躲是
躲不掉的。
沈葶月起身:“无妨,我去就是。”
左右人家的孙子救了自己是事实,不然那江夫人还不知会如何为难她和陆清,今夜就算挨骂挨打她也认了。
沈葶月简单换了身衣裳,便同锦穗朝懿祥阁去。
路程不算远,只是夜里风凉,沈葶月忍不住裹紧了身上的藕色披风。
她素来多思敏感,这样寂寂,阒然无声的夜晚,她突然有些想她的亲生父母了,若他们还在,定是舍不得自己被欺负吧。
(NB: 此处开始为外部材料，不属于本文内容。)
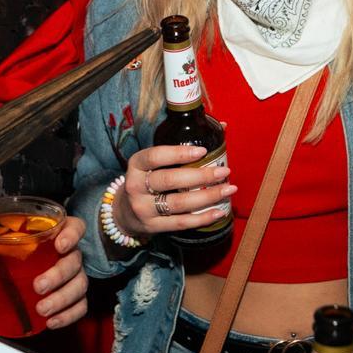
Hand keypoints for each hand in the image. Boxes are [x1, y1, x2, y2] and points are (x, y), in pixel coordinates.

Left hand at [33, 217, 89, 329]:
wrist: (29, 264)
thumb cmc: (22, 248)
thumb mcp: (5, 240)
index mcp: (59, 233)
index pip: (75, 227)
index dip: (72, 235)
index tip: (59, 244)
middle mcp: (71, 253)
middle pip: (74, 261)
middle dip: (58, 275)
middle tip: (38, 286)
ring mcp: (75, 275)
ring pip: (79, 285)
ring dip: (61, 299)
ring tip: (42, 309)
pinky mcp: (75, 296)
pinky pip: (80, 305)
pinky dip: (68, 315)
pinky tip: (52, 322)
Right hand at [112, 144, 237, 239]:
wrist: (125, 213)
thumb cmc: (147, 180)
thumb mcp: (153, 163)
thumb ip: (181, 148)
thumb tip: (222, 126)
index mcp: (136, 165)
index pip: (155, 156)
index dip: (179, 153)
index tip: (202, 151)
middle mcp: (136, 186)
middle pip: (170, 180)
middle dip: (201, 176)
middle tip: (224, 171)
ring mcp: (143, 208)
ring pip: (178, 203)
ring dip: (207, 196)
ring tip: (228, 189)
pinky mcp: (153, 226)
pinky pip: (181, 223)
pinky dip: (202, 218)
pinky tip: (219, 212)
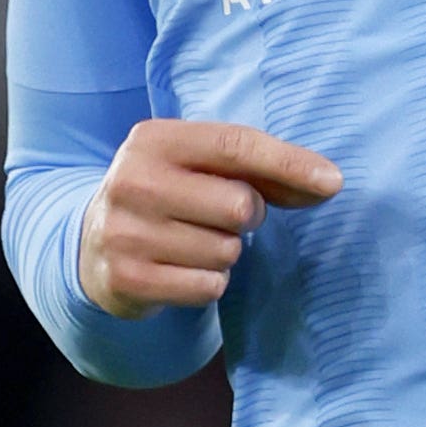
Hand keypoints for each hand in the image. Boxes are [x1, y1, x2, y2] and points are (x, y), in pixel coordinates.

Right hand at [79, 119, 341, 318]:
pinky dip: (209, 283)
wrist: (93, 244)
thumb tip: (328, 182)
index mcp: (153, 140)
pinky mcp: (126, 279)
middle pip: (238, 205)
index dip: (289, 163)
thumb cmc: (170, 195)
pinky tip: (182, 269)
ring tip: (192, 243)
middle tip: (218, 216)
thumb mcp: (201, 166)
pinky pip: (208, 287)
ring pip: (225, 251)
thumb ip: (263, 169)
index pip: (235, 145)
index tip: (332, 182)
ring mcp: (124, 232)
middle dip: (246, 217)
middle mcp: (132, 181)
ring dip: (224, 253)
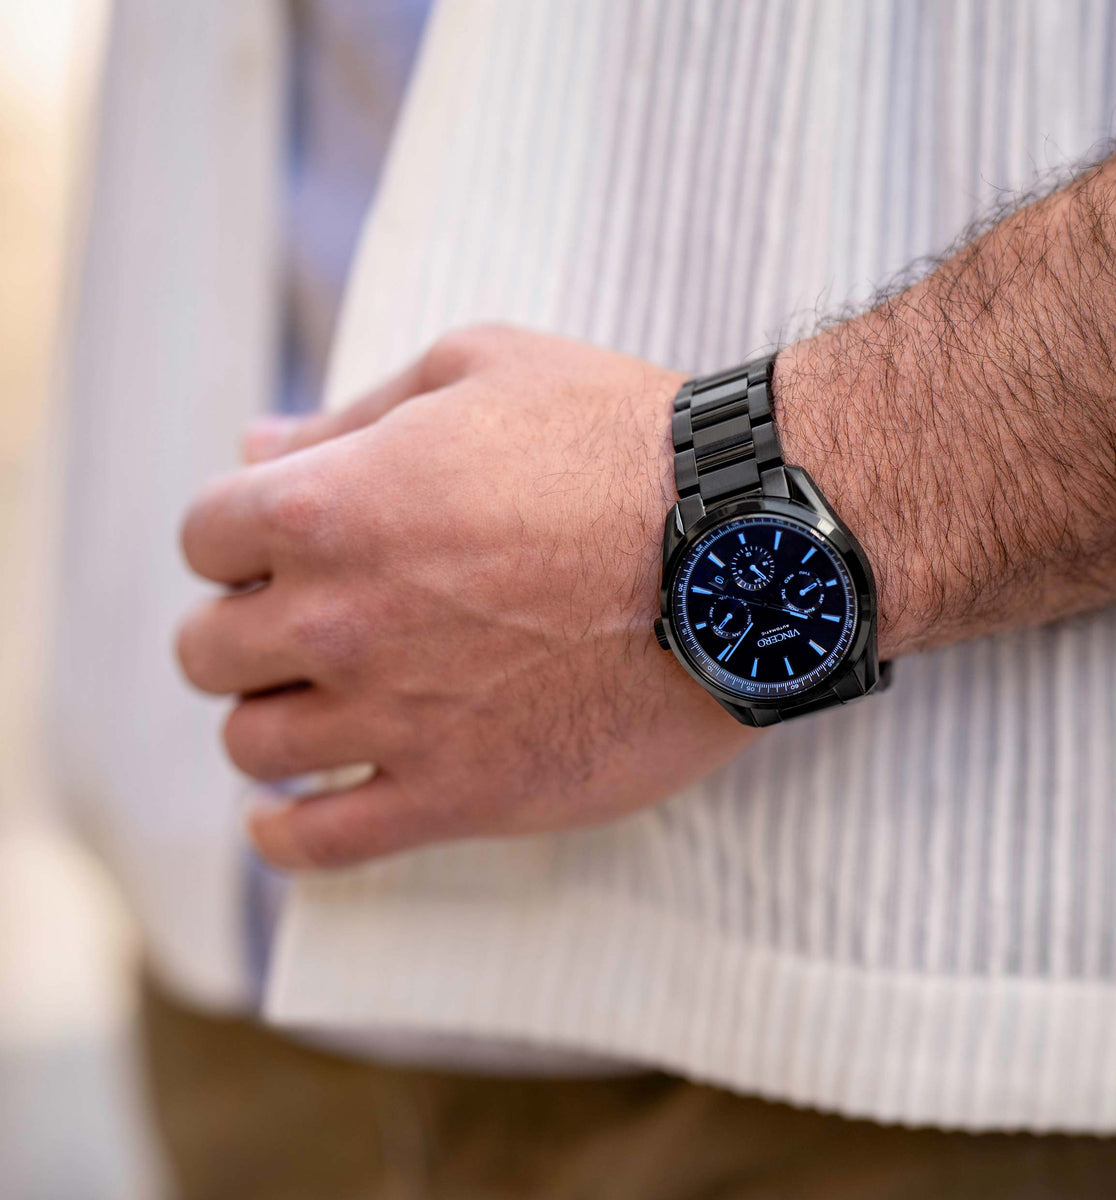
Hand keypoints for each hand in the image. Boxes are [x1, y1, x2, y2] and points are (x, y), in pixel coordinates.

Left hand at [177, 326, 759, 867]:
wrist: (741, 555)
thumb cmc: (619, 444)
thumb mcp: (481, 370)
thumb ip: (352, 415)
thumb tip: (254, 445)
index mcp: (329, 506)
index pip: (204, 535)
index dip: (241, 535)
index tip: (289, 545)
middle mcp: (337, 620)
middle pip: (208, 650)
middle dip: (245, 628)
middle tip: (308, 621)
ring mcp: (393, 720)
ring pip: (253, 746)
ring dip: (271, 719)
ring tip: (319, 703)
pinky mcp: (457, 797)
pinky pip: (320, 844)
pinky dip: (284, 833)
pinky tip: (287, 812)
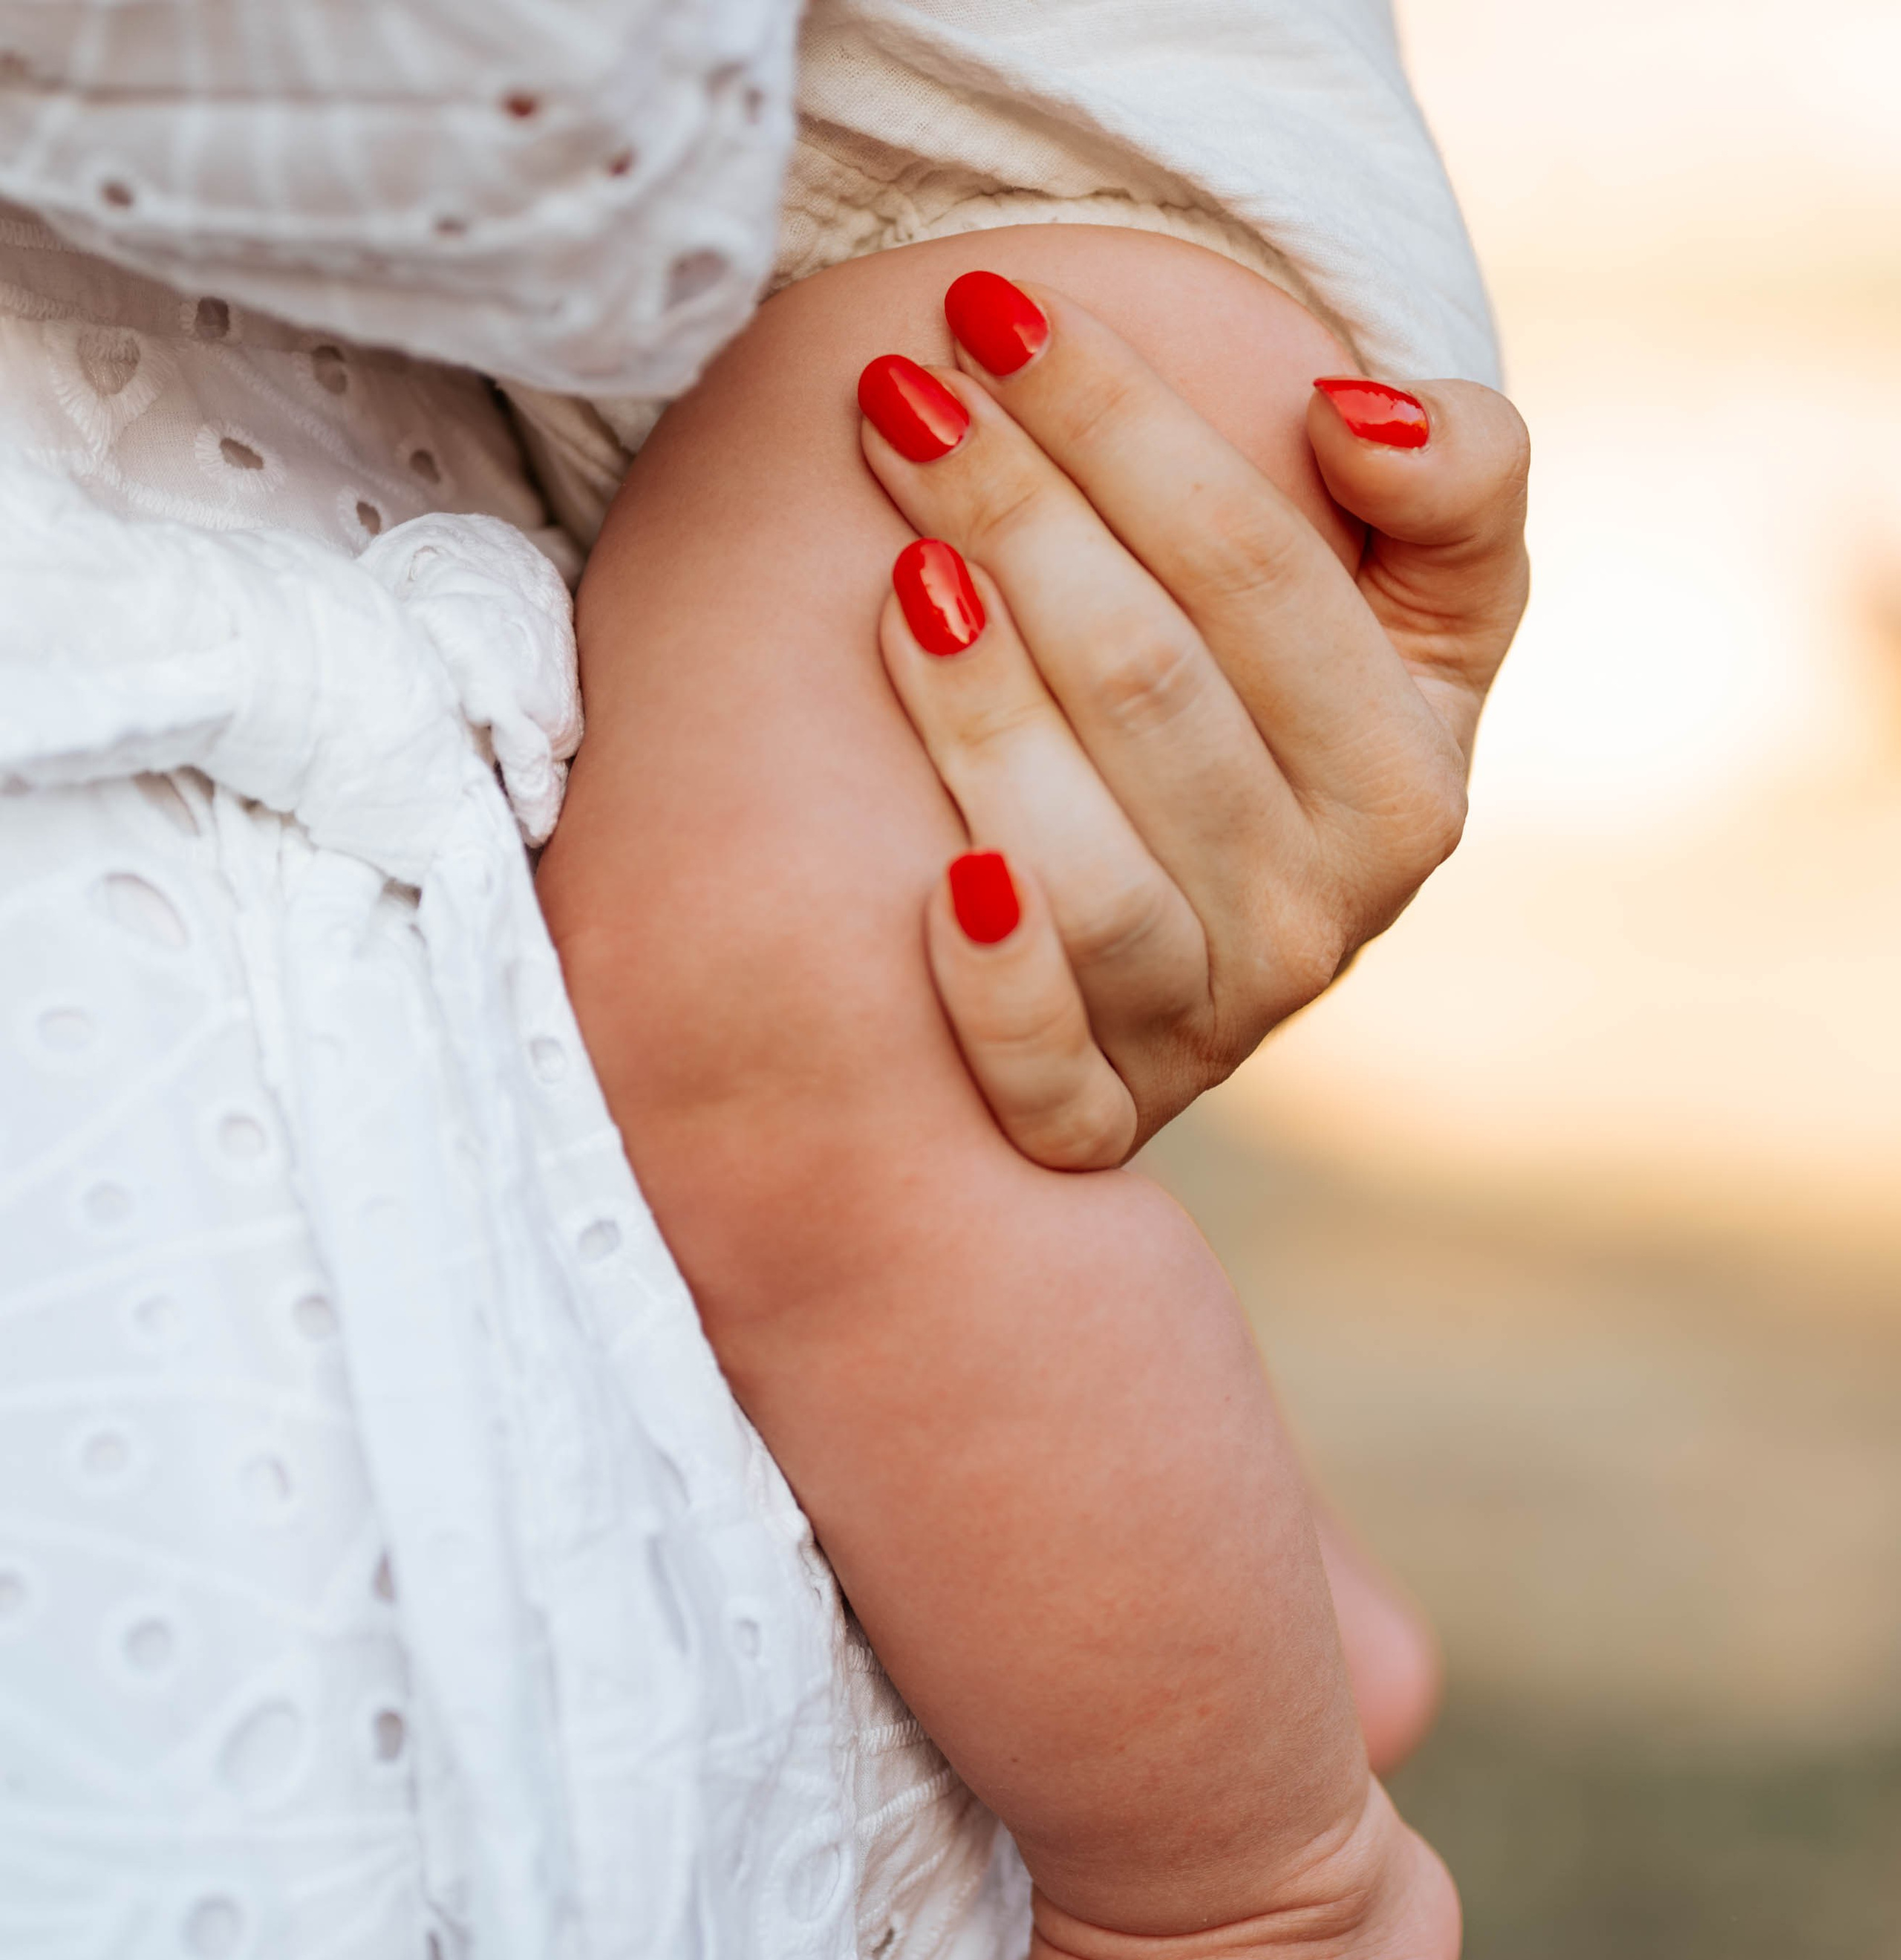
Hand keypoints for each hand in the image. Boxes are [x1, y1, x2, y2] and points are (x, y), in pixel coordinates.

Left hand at [858, 261, 1529, 1166]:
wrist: (1205, 920)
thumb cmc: (1283, 715)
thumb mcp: (1422, 602)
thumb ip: (1456, 487)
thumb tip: (1358, 419)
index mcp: (1408, 786)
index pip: (1255, 573)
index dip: (1122, 428)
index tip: (992, 315)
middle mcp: (1319, 921)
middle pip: (1152, 689)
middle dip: (1016, 519)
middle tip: (896, 395)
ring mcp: (1207, 1029)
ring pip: (1092, 867)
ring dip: (985, 715)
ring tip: (899, 573)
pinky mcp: (1094, 1117)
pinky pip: (1050, 1075)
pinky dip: (1000, 989)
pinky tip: (938, 888)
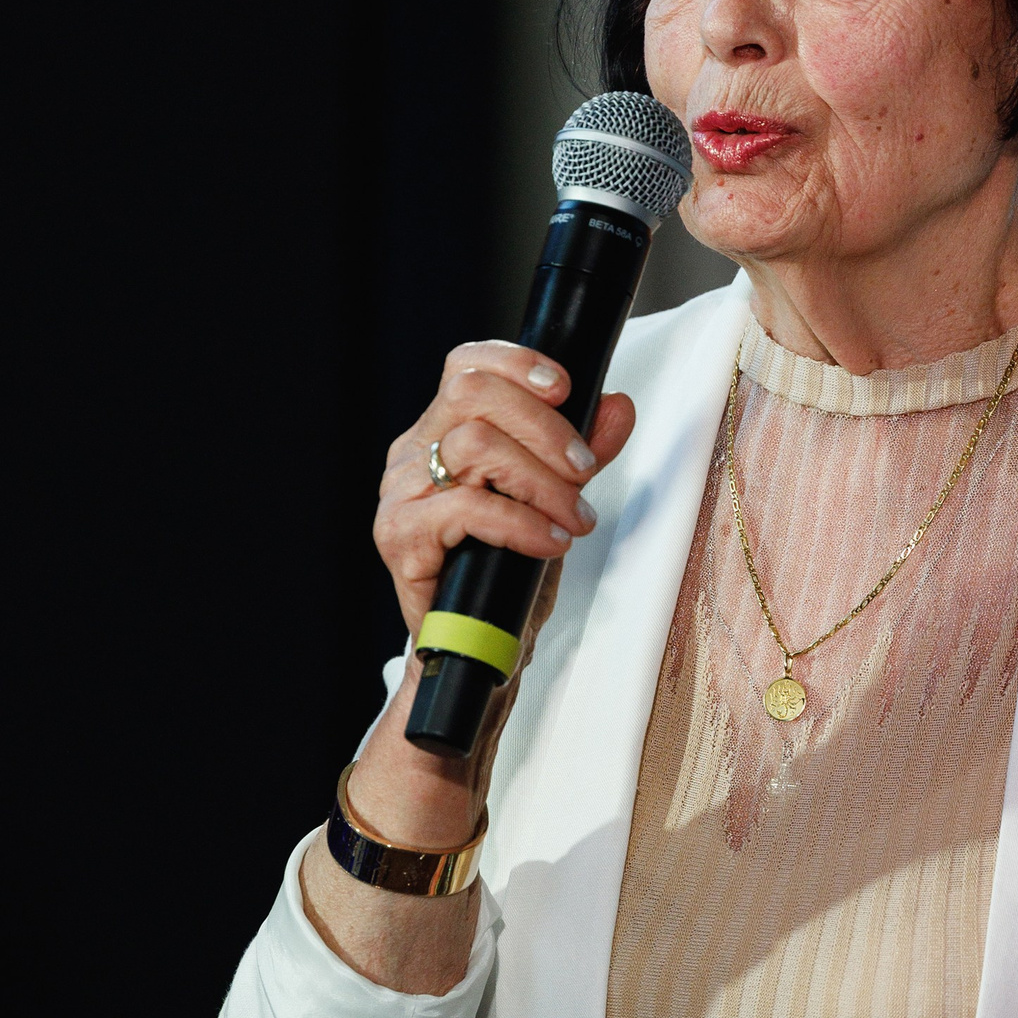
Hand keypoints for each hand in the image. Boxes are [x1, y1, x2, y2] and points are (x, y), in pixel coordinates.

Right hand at [340, 344, 635, 855]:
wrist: (475, 655)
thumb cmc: (506, 576)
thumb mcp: (554, 504)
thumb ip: (582, 454)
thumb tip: (617, 406)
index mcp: (441, 433)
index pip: (466, 366)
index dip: (515, 362)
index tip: (565, 385)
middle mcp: (413, 455)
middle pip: (474, 397)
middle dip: (543, 426)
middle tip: (585, 469)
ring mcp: (400, 496)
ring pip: (473, 448)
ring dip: (541, 480)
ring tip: (576, 518)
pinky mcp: (400, 540)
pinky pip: (464, 510)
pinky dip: (519, 522)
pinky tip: (551, 541)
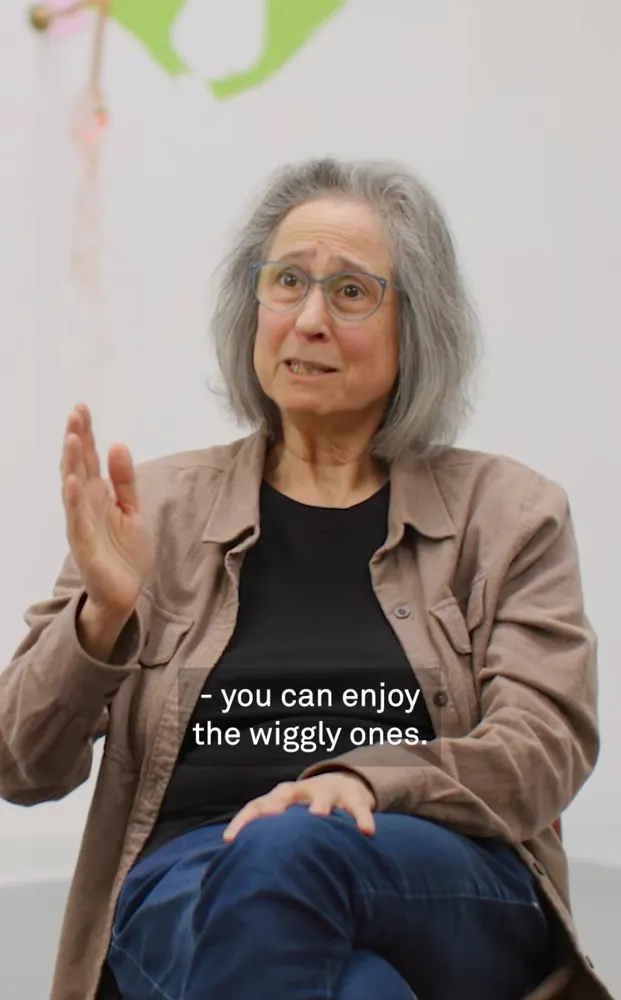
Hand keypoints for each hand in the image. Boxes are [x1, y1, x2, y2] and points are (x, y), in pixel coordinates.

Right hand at [61, 403, 152, 617]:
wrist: (125, 592)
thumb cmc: (125, 551)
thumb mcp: (132, 509)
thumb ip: (124, 480)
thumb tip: (117, 443)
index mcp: (98, 495)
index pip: (89, 459)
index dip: (86, 434)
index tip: (82, 408)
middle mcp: (85, 505)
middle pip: (78, 467)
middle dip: (76, 440)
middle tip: (75, 413)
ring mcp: (82, 524)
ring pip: (73, 489)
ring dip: (71, 464)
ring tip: (73, 439)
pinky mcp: (84, 545)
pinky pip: (77, 520)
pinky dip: (73, 501)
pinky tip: (72, 482)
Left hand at [222, 771, 376, 841]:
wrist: (343, 784)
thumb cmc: (306, 812)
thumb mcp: (289, 820)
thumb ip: (271, 841)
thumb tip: (240, 876)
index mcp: (281, 798)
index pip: (256, 805)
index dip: (243, 822)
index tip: (229, 840)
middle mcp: (302, 792)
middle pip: (284, 794)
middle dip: (276, 806)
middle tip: (269, 818)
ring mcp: (328, 793)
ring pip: (322, 798)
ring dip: (319, 806)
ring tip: (318, 818)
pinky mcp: (353, 799)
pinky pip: (358, 809)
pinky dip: (362, 819)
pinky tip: (366, 833)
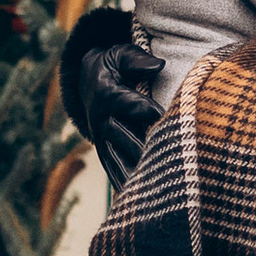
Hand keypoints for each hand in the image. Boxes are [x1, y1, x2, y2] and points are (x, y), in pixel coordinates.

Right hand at [60, 5, 161, 189]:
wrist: (87, 78)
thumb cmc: (112, 63)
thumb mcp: (120, 53)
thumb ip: (137, 59)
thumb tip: (158, 65)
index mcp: (107, 93)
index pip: (127, 103)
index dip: (144, 109)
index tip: (161, 116)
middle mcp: (101, 119)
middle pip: (125, 136)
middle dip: (145, 148)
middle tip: (168, 162)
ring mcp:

仿佛生病的人会格外脆弱,小姑娘的眼眶有些酸润,被她生生抑了回去。
很快,两人便到了陆老夫人所居的懿祥阁。
沈葶月进去后,十几个蜡烛并着精致富丽的壁灯将房中照得灯火通明。
屋中摆设别致,家具精巧,有紫檀木所制,有黄花梨木,就连那盛着茶盏的托盘也是红木的,只一眼便知价值不菲。
东侧靠窗的软榻上坐着位老夫人,头戴云纹嵌金牡丹抹额,服制富贵,精神矍铄,想来便是东昌侯的嫡女,陆家老夫人。其下左一是永宁长公主,依次后边坐着随氏和陆珍,令人意外的是,陆愠也在,坐在老夫人右侧的位置。
沈葶月不敢再多看,弯身请安,语气娇细:“沈葶月见过老夫人,见过长公主,见过各位夫人。”
她这一行礼请安,屋内的交谈声戛然而止。
陆珍本是依偎在母亲随氏身旁,此刻见到沈葶月顿时起身去扶她,语气歉意:“妹妹,今日让你受委屈了,是姐姐不好。脸可还疼么?”
随氏翻了个白眼,人都好好的站在那,显然是不疼了。